“A Private War,” which premiered locally Friday at the Lagoon Cinema in Minneapolis, is a biopic about Marie Colvin (a stellar Rosamund Pike), the Long Island-born, London-based war correspondent who lost her life during the Syrian siege of Homs in 2012.
As the title attests, inner turmoil accompanied the outer chaos that Colvin chronicled from battlefields in the Balkans, Chechnya, East Timor, Sri Lanka, Iraq, Afghanistan, Libya, Syria and other war-torn areas. But Colvin hoped to bear witness to a different kind of private war, said Paul Conroy, her photographer on many assignments.
“We both had a view of war that if we’re going to tell the story of war and conflict, we chose to tell it through the eyes of the people who had the least to say anything about it, and that tends to be women and children who don’t have a voice,” Conroy said from London.

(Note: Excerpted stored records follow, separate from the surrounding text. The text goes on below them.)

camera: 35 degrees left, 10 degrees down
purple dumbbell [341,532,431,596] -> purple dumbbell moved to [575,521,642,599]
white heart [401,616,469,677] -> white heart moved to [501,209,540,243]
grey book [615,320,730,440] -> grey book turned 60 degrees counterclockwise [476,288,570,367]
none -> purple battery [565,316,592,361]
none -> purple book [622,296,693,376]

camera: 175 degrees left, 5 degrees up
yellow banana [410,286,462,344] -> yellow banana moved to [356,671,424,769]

Colvin let those people be heard, and Conroy let them be seen in ways that were different from many media accounts.
“We’re so used to seeing smart bombs going down through chimneys, and this [kind of] war has been sanitized,” said Conroy, who is portrayed by Jamie Dornan in the film. “There are journalists who tell the politics well, who cover the military well. We both had the belief that if you’re going to portray war it should be through the eyes of the victims.”
The duo did just that to great acclaim — and amid great danger.
“The combination of her story and my pictures were bigger than two sums,” said Conroy. “It was a real honor to have done that and have the freedom to investigate and push and pull back the layers of the story until we found that we got to the heart of it.”
“A Private War” also pulls back the layers of Colvin’s unraveling life, including bouts with alcohol abuse and PTSD-induced flashbacks and panic attacks that occur in war zones and London alike.
These scenes might make moviegoers question Colvin’s motivation, if not her judgment, in repeatedly risking her life to report on the lives lost to ceaseless, senseless wars. Soldiers, Conroy said, often told Colvin she saw far more fighting than they did. And while the fighting frightened them both, “Marie’s strength was getting over that terror and still continue to want to tell that story.”
Colvin not only had to get over the terror, but also an attack by Tamil Tiger fighters in Sri Lanka that cost her an eye — but not her vision. Wearing a distinctive black eye patch that matched her swashbuckling courage, Colvin was focused on telling the world what was happening in hellish corners despite the danger.
The press “are now targets,” Conroy said, which is “a big change from wars past when you would flash a press card and a flak jacket. In Syria there was a pecking order of those who were to be killed [by the Assad regime] — factually, it was doctors, journalists and then fighters.”
Factually indeed. Colvin’s family filed a wrongful-death suit against the Syrian government and nine of the country’s security officials. Among the legal findings was this quote about Colvin from a Syrian security official: “Marie Colvin was a dog and now she’s dead.”
French photographer Remi Ochlik also died during deliberate shelling in Homs. Conroy suffered a “fist-sized hole” in his leg and survived for 10 days until he could get to a hospital. He eventually underwent 23 operations during a six-month hospital stay. Conroy recovered, but “I won’t play for Liverpool again,” he cheekily added.
“There were 28,000 civilians trapped in Homs, and Marie would never have left without telling their story, and so we stayed,” Conroy said. “And in the end, it cost Marie her life. But she died doing what she did best.”
What she, and Conroy, did best was let the world know how innocents suffer in wartime.
“The horror of war is what we tried to bring out,” Conroy said. “Through films, war has almost become a form of entertainment. War on the ground is very, very different. War on the ground is scared people reacting badly to situations. People dying needlessly. The real horror of war is the sheer anarchy of war; everything breaks down, society breaks down.
“It’s very rarely portrayed accurately — nobody behaves how you expect. Some people who you think who will not cope, shine. Some people who you think are strong, crumble. And nobody knows until you are in the middle of it how people are going to react.”
Like Colvin, Conroy believes it’s important — imperative, even — to chronicle the “sheer waste and carnage and chaos of war.” Ideally it would spur outrage, and then action. But Conroy acknowledged that, “Sometimes you feel like you’re banging your head against the wall when you don’t see results, but that’s no reason not to keep doing it.”
“If people didn’t do it,” Conroy concluded, “the world would be a far darker place.”